BAGEL | NVIDIA NeMo AutoModel

BAGEL-7B-MoT is a unified multimodal model from ByteDance Seed. It combines a Qwen2 language backbone, a SigLIP-NaViT vision encoder, and mixture-of-transformations layers for mixed understanding and visual-generation training.

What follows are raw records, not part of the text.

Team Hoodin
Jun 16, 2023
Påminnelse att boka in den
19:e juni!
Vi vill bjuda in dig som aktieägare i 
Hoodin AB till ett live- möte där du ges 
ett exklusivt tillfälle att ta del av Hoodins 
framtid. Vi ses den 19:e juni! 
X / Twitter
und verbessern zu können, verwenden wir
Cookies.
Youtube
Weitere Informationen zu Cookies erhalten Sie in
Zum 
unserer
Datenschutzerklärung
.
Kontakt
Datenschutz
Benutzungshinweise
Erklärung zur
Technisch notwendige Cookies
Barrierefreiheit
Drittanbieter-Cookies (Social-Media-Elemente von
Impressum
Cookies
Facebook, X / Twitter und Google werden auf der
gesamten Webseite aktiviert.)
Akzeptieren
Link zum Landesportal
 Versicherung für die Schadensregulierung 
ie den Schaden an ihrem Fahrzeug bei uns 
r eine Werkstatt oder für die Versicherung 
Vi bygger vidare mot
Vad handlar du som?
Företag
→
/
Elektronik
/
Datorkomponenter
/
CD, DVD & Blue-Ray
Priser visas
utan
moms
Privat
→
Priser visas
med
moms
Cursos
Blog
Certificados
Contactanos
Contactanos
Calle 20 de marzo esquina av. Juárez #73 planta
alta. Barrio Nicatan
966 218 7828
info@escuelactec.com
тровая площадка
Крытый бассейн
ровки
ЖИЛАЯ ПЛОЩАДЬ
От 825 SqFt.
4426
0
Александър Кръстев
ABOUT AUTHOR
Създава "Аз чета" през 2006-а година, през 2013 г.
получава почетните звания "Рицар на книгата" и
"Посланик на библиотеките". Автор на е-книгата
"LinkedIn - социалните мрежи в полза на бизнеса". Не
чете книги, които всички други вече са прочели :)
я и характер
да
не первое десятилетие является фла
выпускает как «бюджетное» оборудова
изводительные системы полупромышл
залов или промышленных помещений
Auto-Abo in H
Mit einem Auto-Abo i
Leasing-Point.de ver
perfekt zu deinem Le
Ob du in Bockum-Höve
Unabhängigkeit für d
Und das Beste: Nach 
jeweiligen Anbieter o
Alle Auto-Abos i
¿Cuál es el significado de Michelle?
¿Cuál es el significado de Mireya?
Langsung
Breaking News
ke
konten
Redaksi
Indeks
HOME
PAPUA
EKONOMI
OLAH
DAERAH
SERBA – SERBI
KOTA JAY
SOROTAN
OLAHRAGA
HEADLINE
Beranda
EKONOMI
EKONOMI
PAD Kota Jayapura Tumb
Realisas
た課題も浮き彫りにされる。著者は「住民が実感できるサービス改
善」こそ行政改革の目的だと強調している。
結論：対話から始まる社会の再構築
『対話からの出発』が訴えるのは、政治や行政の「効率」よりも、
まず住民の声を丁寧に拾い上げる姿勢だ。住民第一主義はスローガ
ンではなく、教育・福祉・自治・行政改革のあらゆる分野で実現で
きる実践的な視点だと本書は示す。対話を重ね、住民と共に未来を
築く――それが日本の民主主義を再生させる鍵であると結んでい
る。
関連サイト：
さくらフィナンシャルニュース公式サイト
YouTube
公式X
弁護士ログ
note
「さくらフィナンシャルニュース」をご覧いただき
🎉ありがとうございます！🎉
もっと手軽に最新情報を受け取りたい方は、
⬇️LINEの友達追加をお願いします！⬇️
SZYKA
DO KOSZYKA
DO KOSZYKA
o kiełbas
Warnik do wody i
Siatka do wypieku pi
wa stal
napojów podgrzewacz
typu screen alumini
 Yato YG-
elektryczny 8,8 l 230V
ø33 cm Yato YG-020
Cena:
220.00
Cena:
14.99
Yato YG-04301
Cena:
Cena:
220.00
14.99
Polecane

Task	Multimodal Input/Output
Architecture	`BagelForUnifiedMultimodal`, `BagelForConditionalGeneration`
Parameters	14B (two 7B towers)
HF Org	ByteDance-Seed

Available Models

BAGEL-7B-MoT

Architecture

BagelForUnifiedMultimodal
BagelForConditionalGeneration

Example HF Models

Model	HF ID
BAGEL-7B-MoT	`ByteDance-Seed/BAGEL-7B-MoT`

Example Recipes

Recipe	Dataset	Description
bagel_pretrain.yaml	BAGEL-style packed multimodal data	Joint text-understanding and image-generation pretraining
bagel_sft.yaml	BAGEL-style packed multimodal data	Joint understanding + generation fine-tuning

Try with NeMo AutoModel

1. Install (full instructions):

$ pip install nemo-automodel

2. Clone the repo to get the example recipes:

$ git clone https://github.com/NVIDIA-NeMo/Automodel.git
$ cd Automodel

3. Run the recipe from inside the repo:

$ automodel --nproc-per-node=8 examples/multimodal_pretrain/bagel/bagel_pretrain.yaml

Hugging Face Model Cards

ByteDance-Seed/BAGEL-7B-MoT